Reprint all entries without any alteration.

Source records:
• • • • •

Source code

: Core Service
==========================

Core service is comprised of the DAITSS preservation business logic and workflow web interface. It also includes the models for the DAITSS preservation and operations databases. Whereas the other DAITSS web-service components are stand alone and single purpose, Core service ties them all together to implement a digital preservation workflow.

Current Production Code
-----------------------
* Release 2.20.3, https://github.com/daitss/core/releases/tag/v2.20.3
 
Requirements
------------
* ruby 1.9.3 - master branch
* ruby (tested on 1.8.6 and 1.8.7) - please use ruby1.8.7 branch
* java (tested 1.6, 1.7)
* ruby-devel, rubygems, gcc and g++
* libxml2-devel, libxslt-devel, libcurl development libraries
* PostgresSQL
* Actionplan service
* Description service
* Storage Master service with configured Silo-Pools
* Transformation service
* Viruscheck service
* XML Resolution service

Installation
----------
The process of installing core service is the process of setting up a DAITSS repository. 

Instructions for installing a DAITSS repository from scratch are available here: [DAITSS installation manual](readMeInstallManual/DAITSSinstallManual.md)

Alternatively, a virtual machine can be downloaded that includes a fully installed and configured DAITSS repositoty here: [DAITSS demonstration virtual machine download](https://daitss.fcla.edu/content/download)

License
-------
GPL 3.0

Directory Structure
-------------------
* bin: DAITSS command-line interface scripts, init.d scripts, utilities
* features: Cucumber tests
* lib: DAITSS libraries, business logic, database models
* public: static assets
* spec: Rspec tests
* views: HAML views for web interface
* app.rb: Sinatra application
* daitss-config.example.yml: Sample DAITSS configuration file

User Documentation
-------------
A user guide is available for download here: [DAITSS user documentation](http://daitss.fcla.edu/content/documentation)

• • • • •

- [REPLY]
Source code

: Core Service
==========================

Core service is comprised of the DAITSS preservation business logic and workflow web interface. It also includes the models for the DAITSS preservation and operations databases. Whereas the other DAITSS web-service components are stand alone and single purpose, Core service ties them all together to implement a digital preservation workflow.

Current Production Code
-----------------------
* Release 2.20.3, https://github.com/daitss/core/releases/tag/v2.20.3
 
Requirements
------------
* ruby 1.9.3 - master branch
* ruby (tested on 1.8.6 and 1.8.7) - please use ruby1.8.7 branch
* java (tested 1.6, 1.7)
* ruby-devel, rubygems, gcc and g++
* libxml2-devel, libxslt-devel, libcurl development libraries
* PostgresSQL
* Actionplan service
* Description service
* Storage Master service with configured Silo-Pools
* Transformation service
* Viruscheck service
* XML Resolution service

Installation
----------
The process of installing core service is the process of setting up a DAITSS repository. 

Instructions for installing a DAITSS repository from scratch are available here: [DAITSS installation manual](readMeInstallManual/DAITSSinstallManual.md)

Alternatively, a virtual machine can be downloaded that includes a fully installed and configured DAITSS repositoty here: [DAITSS demonstration virtual machine download](https://daitss.fcla.edu/content/download)

License
-------
GPL 3.0

Directory Structure
-------------------
* bin: DAITSS command-line interface scripts, init.d scripts, utilities
* features: Cucumber tests
* lib: DAITSS libraries, business logic, database models
* public: static assets
* spec: Rspec tests
* views: HAML views for web interface
* app.rb: Sinatra application
* daitss-config.example.yml: Sample DAITSS configuration file

User Documentation
-------------
A user guide is available for download here: [DAITSS user documentation](http://daitss.fcla.edu/content/documentation)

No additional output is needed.